With Thanksgiving for this year behind us, we know that the holiday season will come barreling down on us, even though It has been gearing up since before Halloween. To overcome the likelihood of being overwhelmed by the full force of all the marketing pitches that will be put before us in the coming weeks, let’s take some time here to think about that which is perhaps most precious to us – good health.
There are several ways to help think about it. And “think” is the key word here—especially since new research indicates that how we think can and does significantly affect our overall health outcomes.
To take time is much more easily said than done. It’s true enough. Still, in this accelerated season in an ever-accelerating world, it’s very helpful to take even a few minutes every day to be quiet. Go into your proverbial “prayer closet” – somewhere that you can shut out the noise and activity of everyday life – and be still. Because this is hard for me to do – sit still without having to jump up to take care of this or that – I sometimes lie on a pillow very close to a wall or door, and “hang” my feet up on the wall for 10 minutes or so. This activity of having your hips above your head brings enormous physical benefits, even as it calms and nourishes your mind and spirit.
Gratitude and Joy
Once you are quiet, you can begin to feel grateful for all that’s good in your life.

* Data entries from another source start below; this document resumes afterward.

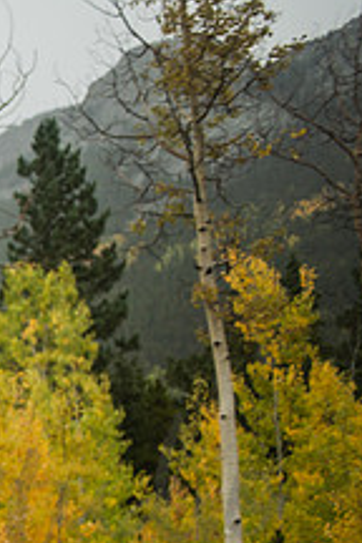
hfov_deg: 15.1
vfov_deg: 26.2
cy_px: 483
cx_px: -344
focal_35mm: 75
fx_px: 1131
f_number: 2.8
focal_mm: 28
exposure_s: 1/160
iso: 320
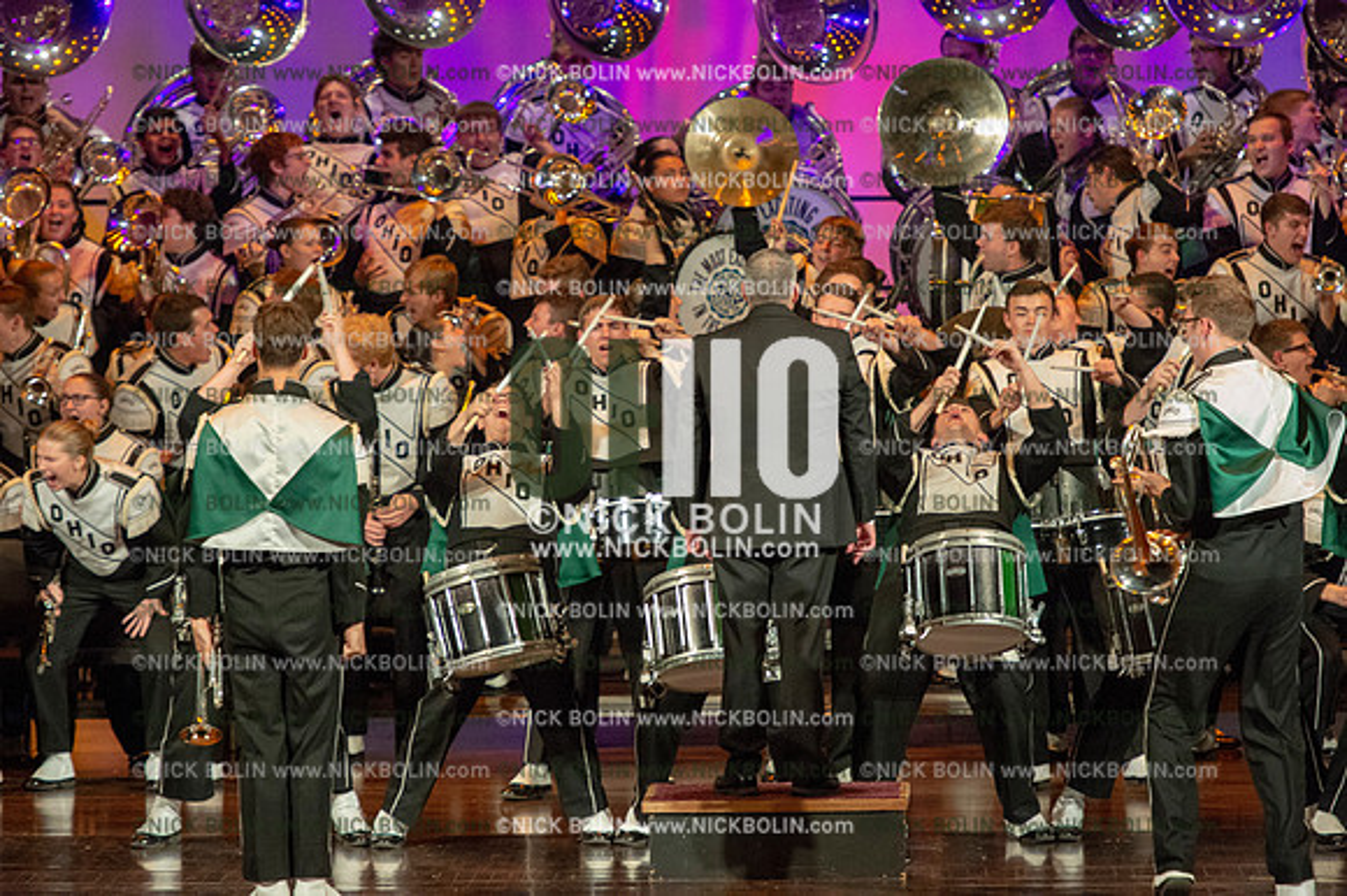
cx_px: 674
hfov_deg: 8.2
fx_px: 9348
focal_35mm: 250
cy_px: 448
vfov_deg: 5.5
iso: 8000
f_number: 5.6
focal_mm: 250
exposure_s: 1/320
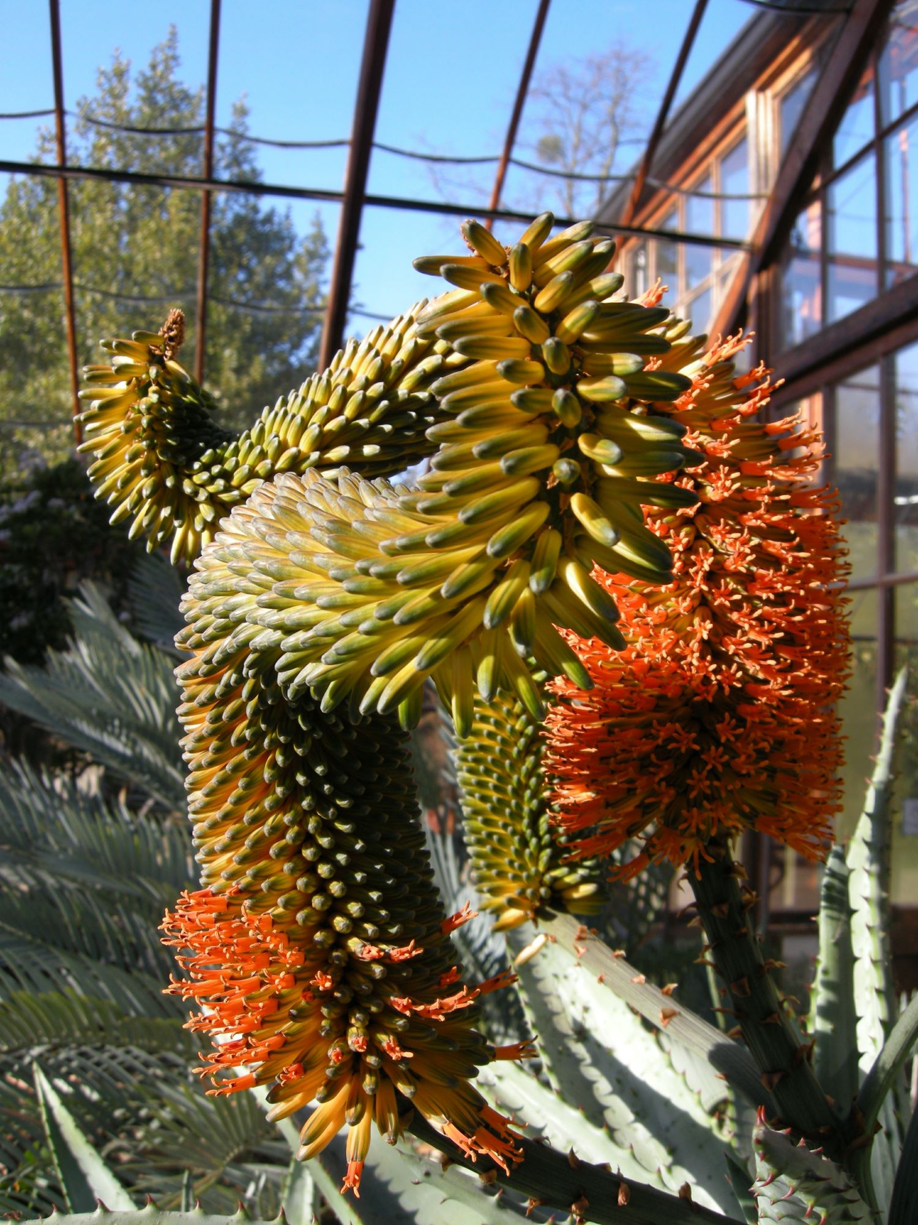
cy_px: 612
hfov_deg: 40.7
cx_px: 459
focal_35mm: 35
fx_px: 1238
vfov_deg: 52.6
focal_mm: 7.5
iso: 64
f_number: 4.3
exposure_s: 1/138
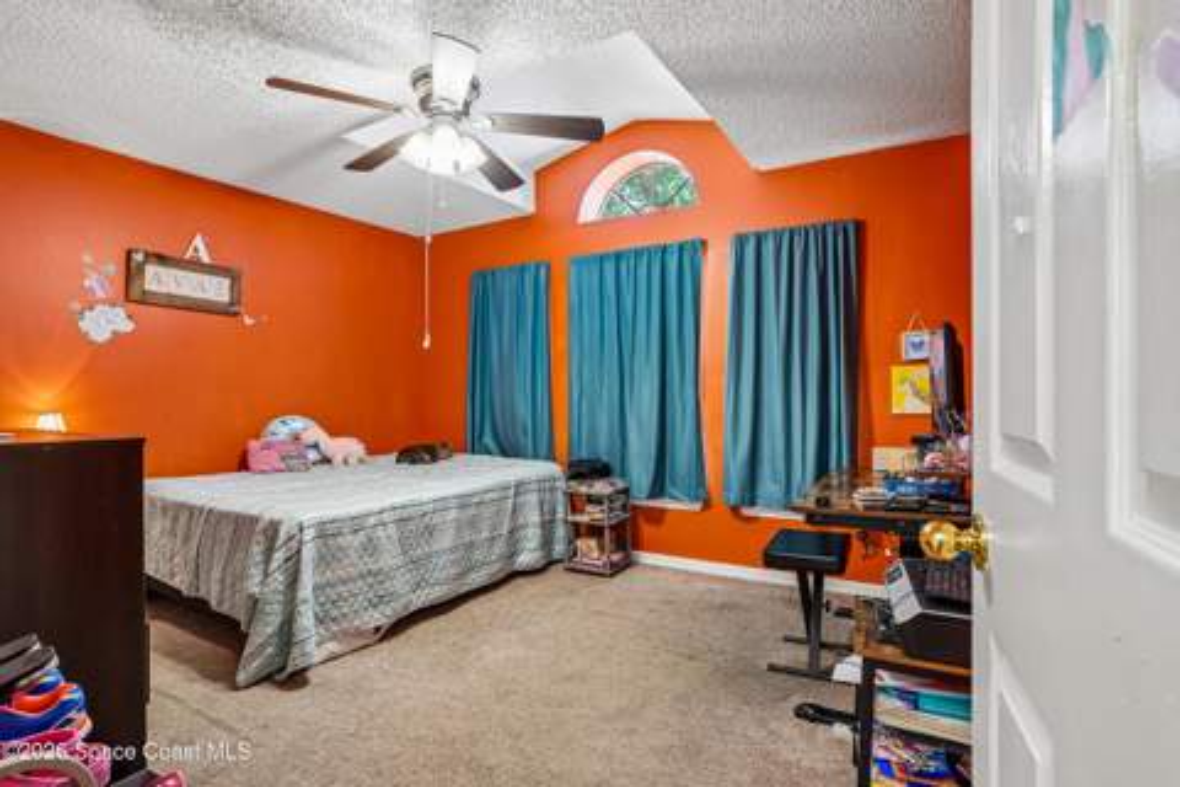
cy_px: 394
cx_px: 590
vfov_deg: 70.4
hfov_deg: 93.3
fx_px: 557
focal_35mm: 17
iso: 400
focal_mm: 17
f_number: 8
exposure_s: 1/3.33
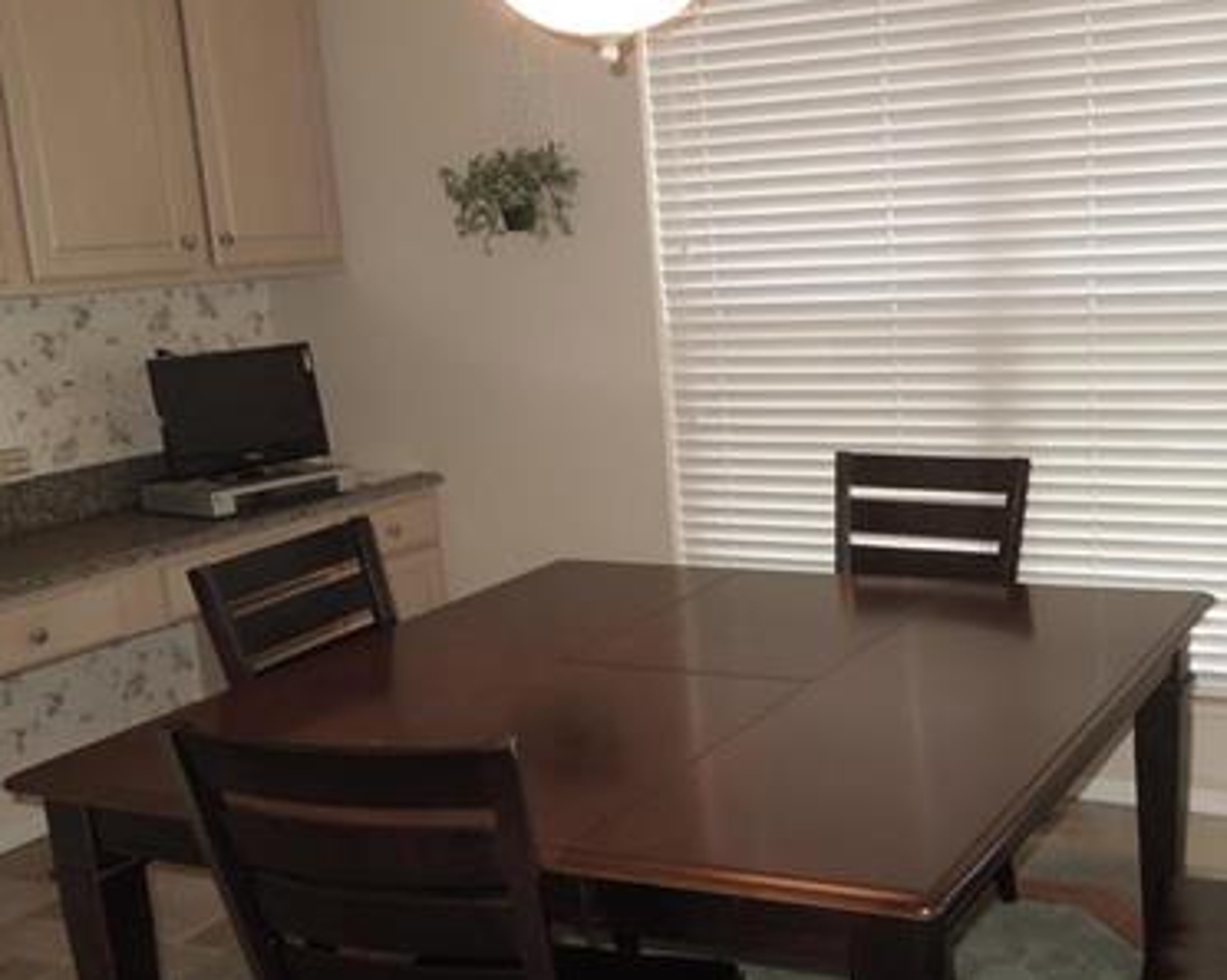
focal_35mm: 42
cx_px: 818
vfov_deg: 35.5
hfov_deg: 43.2
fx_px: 1524
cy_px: 601
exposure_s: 1/50
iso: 220
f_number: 3.3
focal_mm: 4.5
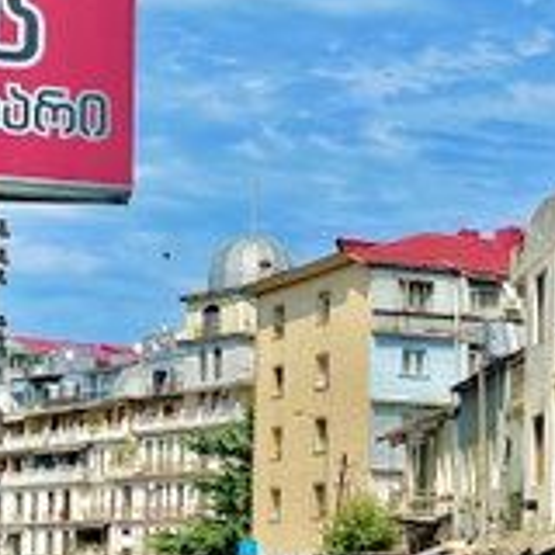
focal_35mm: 115
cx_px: 541
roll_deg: -0.8
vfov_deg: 15.0
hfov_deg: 14.9
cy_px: 475
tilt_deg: +3.7
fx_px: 2086
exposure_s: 1/1996
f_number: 2
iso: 25
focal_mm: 6
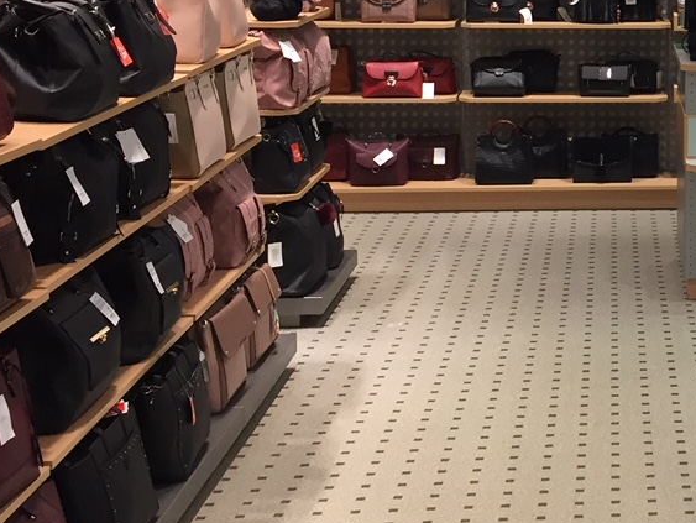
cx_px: 818
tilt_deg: -7.5
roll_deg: -1.6
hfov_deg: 21.7
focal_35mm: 84
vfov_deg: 17.4
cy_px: 99
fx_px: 1690
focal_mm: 4.15
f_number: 2.2
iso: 40
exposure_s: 1/33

Not all the things to be grateful for will come to you in one sitting, for sure, but it’s a start, and it’s a great time for recognizing the obvious: I am alive. This thought alone will likely generate some spiritual vigor, which may lead right into a child-like sense of joy – which rests in the heart of all of us. Enjoy the moment.
One of the benefits of being still, especially if you’re on your back and not inclined to jump up too quickly, is a profound sense of peace. Even if, at first, you only experience it for a fleeting moment, it can make a big difference in your approach to the rest of your day, and how you think about yourself and others. That feeling of inner peace, is known to remove stress and fears, and many other factors that can lead to physical, emotional, or spiritual illness.
So taking a few minutes a day for stillness, leads us through gratitude and joy to bring us to the peace of who we are, and the quality of our connections to ourselves, to other people, and, ultimately, to some kind of power outside of ourselves that many of us call God.
Enjoy some really fine health as you make your way through the holiday season.